Nach den klassischen Definitionen heißt Wahrheit nach Thomas von Aquin Übereinstimmung des Denkens mit der Sache und dem Handeln (adaequatio intellectus et rei) und ist die Lüge nach Augustinus eine Aussage mit dem Willen, Falsches auszusagen (mendacium est enuntiatio cum voluntate falsum enuntiandi). Bei der Vertrauensfrage war der Tatbestand der Unwahrheit und der Lüge eindeutig gegeben. Das Grundgesetz lasse keine andere Lösung zu, heißt es. Wirklich? Warum gibt der Präsident den Parteien nicht auf, das Grundgesetz zu ändern? Er könnte ihnen sogar einen fertigen Gesetzentwurf zur Änderung des Artikels 68 vorlegen. So schwer dürfte das nicht sein, ein Selbstauflösungsrecht des Parlaments zu formulieren. Man solle das Grundgesetz nicht aus aktuellem Anlaß ändern, sagen da Verfassungsrechtler und Politiker. Das widerspreche der Würde der Verfassung. Ist lügen würdevoller? Zumindest wäre der Erfolg gewährleistet, die Auflösung rechtens, das Lügen als geheiligtes Mittel zum Zweck der Auflösung unnötig. Also, warum soll das nicht gehen?

Die Politik spielt eine Tragikomödie. Es fehlt ihr an Phantasie und auch an Mut. Vielleicht hat der Präsident den Mut zur Wahrheit. Wenn er sich der Auflösung des Parlamentes verweigerte, weil er an der Wahrheit festhält, müßte Schröder konsequenterweise zurücktreten. Abgesehen davon, daß der Rücktritt

des Kanzlers eine verfassungskonforme Lösung wäre, wäre dieses Verhalten des Präsidenten ein Riesenschritt in Richtung Zurückgewinnung der Glaubwürdigkeit der demokratischen Institutionen in Deutschland. Sie haben es bitter nötig.
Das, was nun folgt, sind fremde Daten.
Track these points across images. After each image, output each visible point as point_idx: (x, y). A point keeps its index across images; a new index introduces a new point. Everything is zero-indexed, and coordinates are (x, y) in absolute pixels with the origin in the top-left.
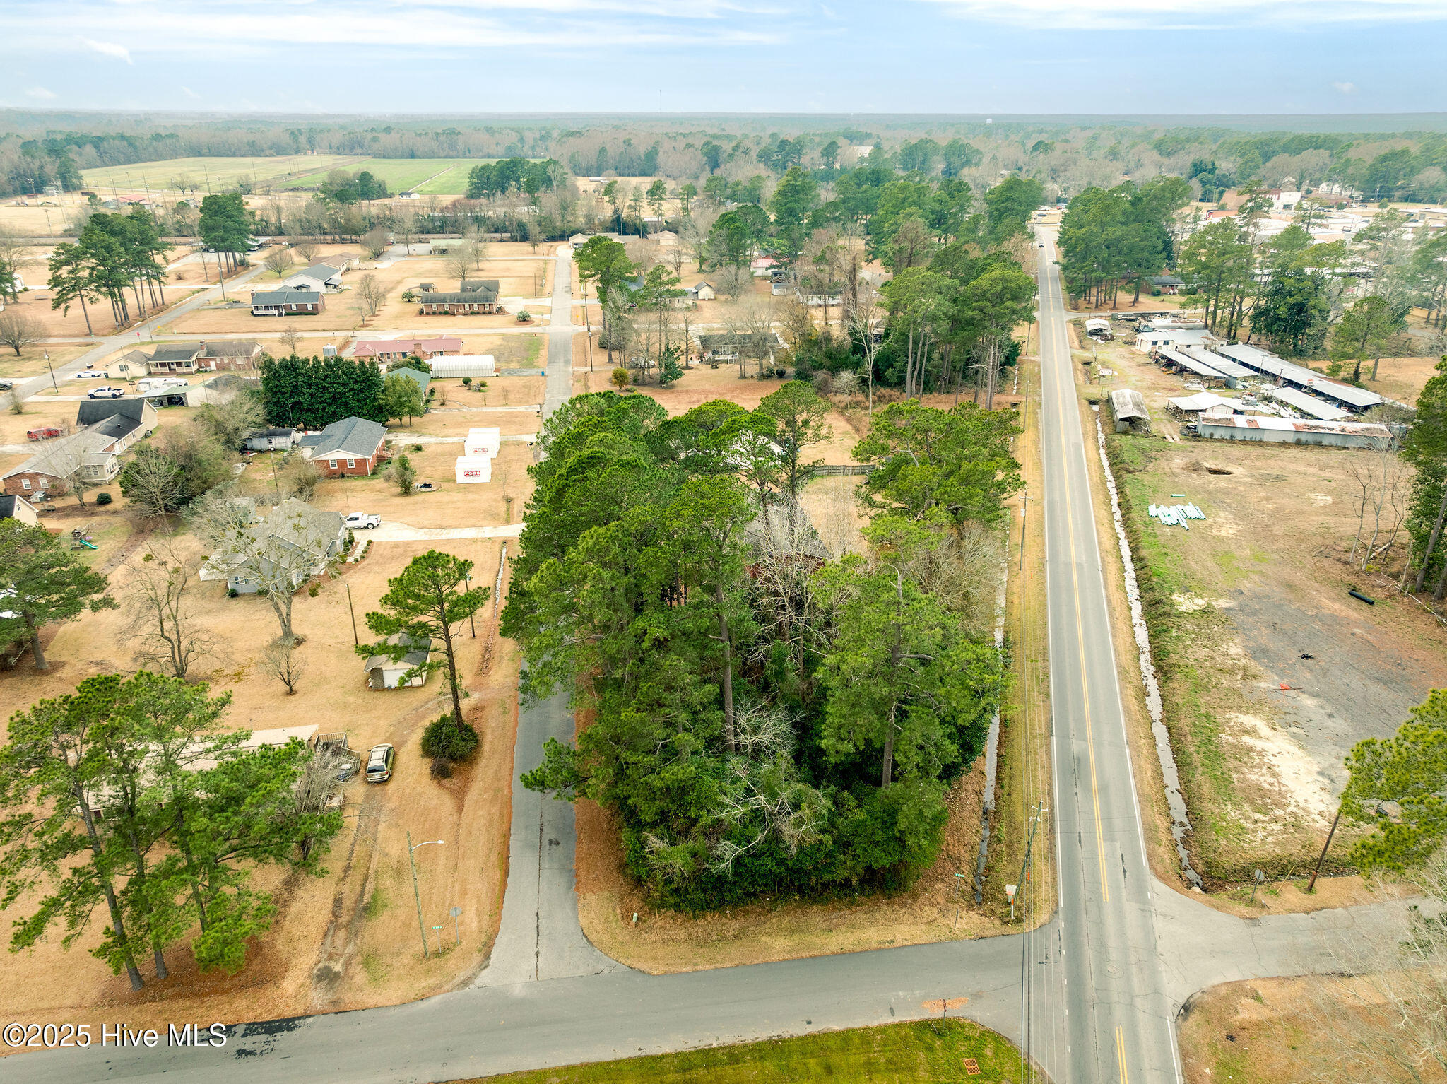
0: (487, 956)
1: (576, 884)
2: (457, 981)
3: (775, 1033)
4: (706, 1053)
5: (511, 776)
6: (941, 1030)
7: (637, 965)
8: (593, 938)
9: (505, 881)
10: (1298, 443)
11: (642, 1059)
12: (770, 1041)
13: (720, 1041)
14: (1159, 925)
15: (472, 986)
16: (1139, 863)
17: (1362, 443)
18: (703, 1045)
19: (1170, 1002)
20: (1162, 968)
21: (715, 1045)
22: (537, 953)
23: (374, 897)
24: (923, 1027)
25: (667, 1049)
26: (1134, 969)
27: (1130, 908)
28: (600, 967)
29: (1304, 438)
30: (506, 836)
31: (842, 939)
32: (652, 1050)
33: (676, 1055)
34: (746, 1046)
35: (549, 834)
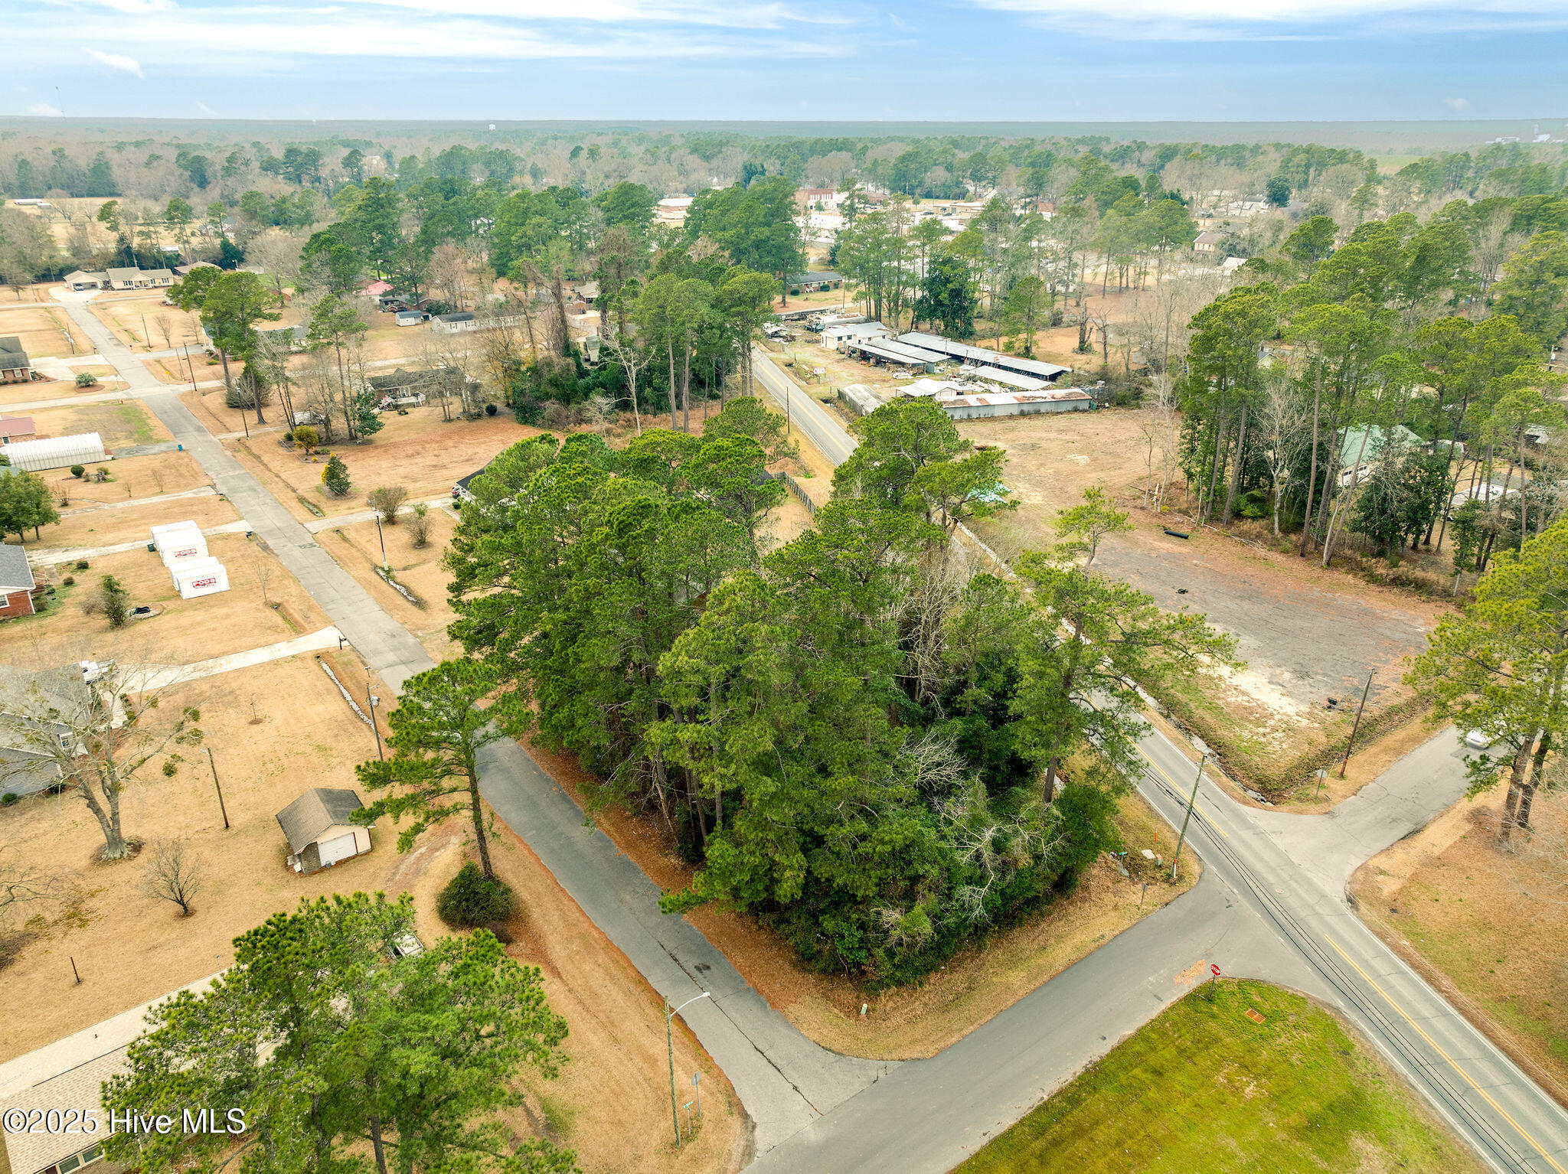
0: (745, 1116)
1: (771, 1002)
2: (736, 1155)
3: (1085, 1062)
4: (1044, 1108)
5: (584, 914)
6: (1205, 996)
7: (907, 1055)
8: (837, 1047)
9: (688, 1029)
10: (1023, 414)
11: (994, 1142)
12: (1087, 1071)
13: (1047, 1091)
14: (1277, 841)
15: (758, 1154)
16: (1221, 797)
17: (1070, 406)
18: (1035, 1102)
19: (1338, 900)
20: (1309, 875)
21: (1046, 1097)
22: (795, 1088)
23: (546, 1108)
24: (1191, 999)
25: (1009, 1122)
26: (1294, 884)
27: (1246, 834)
28: (873, 1074)
29: (1026, 408)
30: (641, 981)
31: (1061, 954)
32: (996, 1131)
33: (1021, 1122)
34: (1071, 1084)
35: (691, 963)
Vor allem die exekutive und die legislative Gewalt haben in den letzten Jahrzehnten einen Glaubwürdigkeitsverlust "erwirtschaftet", der an den Grundfesten des Staates rüttelt. Auf Dauer kommt kein freiheitlicher Staat ohne Wahrheit aus. Die Freiheit lebt von der Wahrheit, jener "Enthüllung der Wirklichkeit" (Josef Pieper), weil ohne Wahrheit keine echten, das heißt wirklichkeitsnahen Entscheidungen getroffen werden können. Auch für die Politik gilt: Die Wahrheit wird euch frei machen.

In einem ähnlichen Fall, 1983, hat der damalige Bundespräsident Carstens das Parlament aufgelöst und die zwei Gewalten ermahnt, das Grundgesetz entsprechend zu ändern, damit solch eine Situation nicht wieder eintritt. Es geschah nichts. Nun haben wir die Situation zum dritten Mal. Da ist eine Lücke im Grundgesetz. Diese Lücke könnte gefüllt werden und gleichzeitig könnte der Politik ein gerüttelt Maß an Glaubwürdigkeit, mithin auch an Stabilität wiedergegeben werden. Das ist mehr wert als ein kurzfristiger wirtschaftlicher Gewinn, wenn es denn überhaupt dazu käme. Präsident Köhler steckt in einem komplexen Dilemma. Aber es ist lösbar, ähnlich dem gordischen Knoten. Das Schwert wäre ein Gesetzentwurf zu Artikel 68, der Hieb seine baldige Vorlage. Diese Bundesrepublik hätte es jedenfalls verdient, nicht weiter als Vehikel für Machtmenschen mißbraucht zu werden, sondern als Lebensraum eines soliden Gemeinwesens zu dienen. Dafür müßte die Politik eben die Macht unter das Maß des Rechts und der Wahrheit stellen.